Feline Leukaemia Virus (FeLV)
FeLV infects domestic cats throughout the world. Cats at greatest risk include outdoor cats residing in multi-cat environments or cats living with other FeLV-infected cats. The prevalence of infection varies greatly depending on a cat’s age, health, environment, and lifestyle. In the United States, approximately 2 to 3% of all cats are infected with FeLV. Rates rise significantly-13% or more-in cats that are ill, very young, or otherwise at high risk of infection.

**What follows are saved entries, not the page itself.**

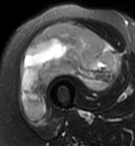
MRI of an extremity soft-tissue mass, one axial slice; slice 41 of 95 in the series (ordered by position); T2-weighted fat-saturated; MR volume resampled by the dataset authors to the PET/CT grid (not the native acquisition matrix); 3.27 mm slice thickness; 135 × 146 image matrix, field of view 132 × 143 mm. Female patient. From the clinical record (not read from this slice): histological type: pleiomorphic undifferentiated sarcoma; grade: high; site of the primary tumour: right quadricep.
Annotated regions visible in this slice (expert contour drawn on MRI and transferred to this co-registered scan by the dataset authors):
- gross tumour volume including surrounding oedema: box from (x=21, y=24) to (x=120, y=119) px
- gross tumour volume (mass): (x=21, y=24)–(x=120, y=119)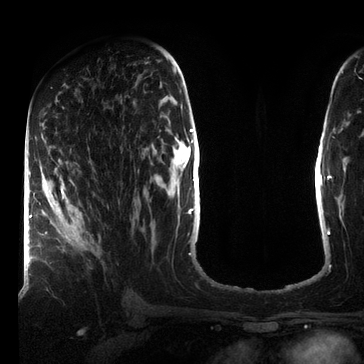
Breast MRI (dynamic contrast-enhanced), one axial slice; position 39 of 72 along the scan axis; cropped to one breast; dynamic contrast-enhanced series, time point 2 of 7 at this slice position (early post-contrast); 3 T; TE 2.2 ms, TR 5.6 ms; 2.2 mm slice thickness; 364 × 364 image matrix, field of view 213 × 213 mm. Female patient.
Annotated regions visible in this slice (semi-automatic segmentation, software-assisted and operator-edited):
- enhancing-tissue mask used for the functional tumour volume (all voxels passing the contrast-enhancement thresholds inside the analysis volume; usually the tumour): bounding box (x1, y1, x2, y2) in pixels: (44, 180, 93, 246)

Transmission is through transfer of virus in the saliva or nasal secretions resulting from prolonged intimate contact. The virus may also be transmitted by transfusion of blood from an infected cat, in utero, or through the milk. Kittens are the most susceptible to infection; resistance increases with age.
Clinical signs of infection include inappetence, lethargy, weight loss, pale or yellow mucous membranes, vomiting, diarrhoea, reproductive problems, and increased susceptibility to other infections, leukaemia and tumours. Death usually occurs within three years.
The decision to vaccinate an individual cat against FeLV infection should be based on the cat’s age and its risk of exposure. That is, cats not restricted to a closed, FeLV-negative indoor environment. Protection is not induced in all vaccinates, thus making preventing exposure to infected cats the single best way to prevent infection.
If vaccination is deemed appropriate, annual revaccination is recommended. Cats should be tested for FeLV infection before initial vaccination and when there is the possibility that they have been exposed to FeLV since they were vaccinated.